Behind him, Du Bellay whistled softly. "Talk about your basic Juggernaut! Where'd it come from?"
"We've backtracked him to the 1228 Circini system," Mahendra said, referring to one of his sheets. "He didn't originate there, though—it's a dead system. We're trying to track him further back."
Carey looked up at the main screen. "Why isn't the Intruder's course projected beyond Sol?"

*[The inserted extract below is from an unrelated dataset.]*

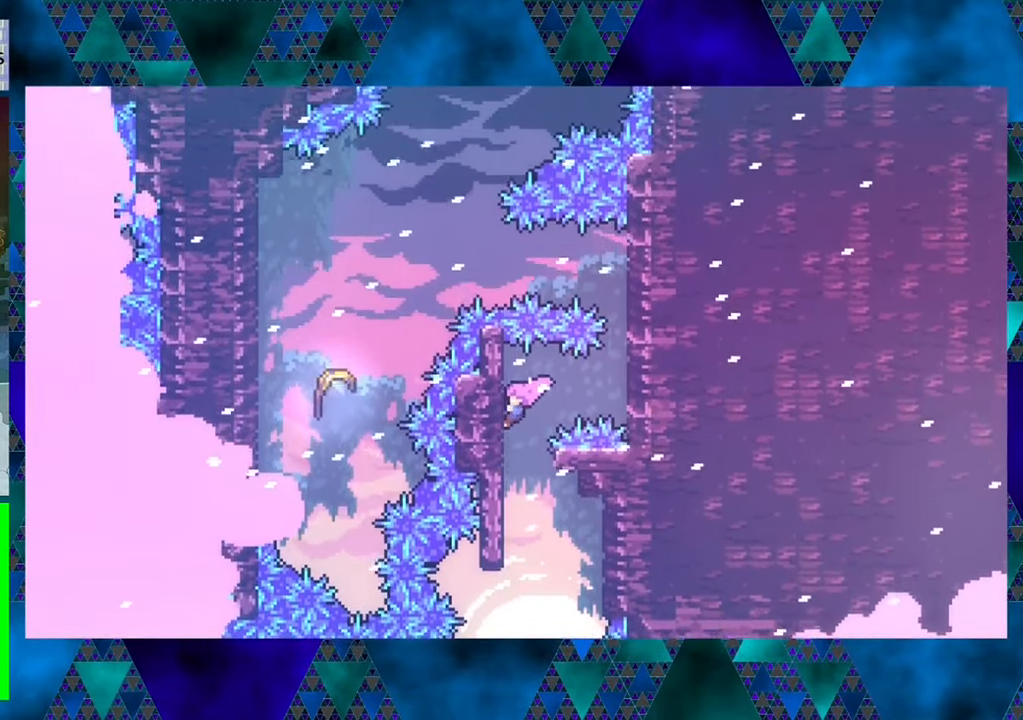
{"buttons": ["R1", "DPAD_RIGHT"], "left_stick": "center", "events": [[133, "DPAD_LEFT", "down"], [167, "DPAD_LEFT", "up"], [167, "DPAD_UP", "up"], [200, "DPAD_RIGHT", "down"], [233, "Y", "down"], [433, "Y", "up"]]}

Mahendra frowned. "I don't know, sir." He swung a keyboard over and typed something. "The projection stopped when the course intersected the sun," he reported, frowning a bit harder.
"What?" Du Bellay said.
"Show us the inner system," Carey ordered.
Mahendra punched a key and the screen changed, now showing only out to Mars. Sure enough, the dotted line intersected the edge of the dime-sized image of the sun. Without being told to, Mahendra jumped the scale again, and the sun filled the screen.
Carey squinted at it. "Almost misses. How dense is the stuff he'll hit?"
"The computer says about ten to the minus seventh grams per cc. Not much by Earth standards, but that's almost a hundred trillion times anything in the interstellar medium. And he'll pass through several thousand kilometers of it."
"Like hell he will," Carey winced. "He'll burn to a crisp long before that. I was right after all, Doctor—he hasn't noticed the solar system's in his path."
He glanced at Du Bellay, then paused for a longer look. The archaeologist was frowning into space. "Doctor?"
"Captain, does that console have DatRetNet capability?" Du Bellay asked. "Please look up data on that star you mentioned—1228 Circini. Cross-reference with unusual stellar activity."
Mahendra nodded and turned to the console. "Something wrong?" Carey asked Du Bellay. The other's expression worried him.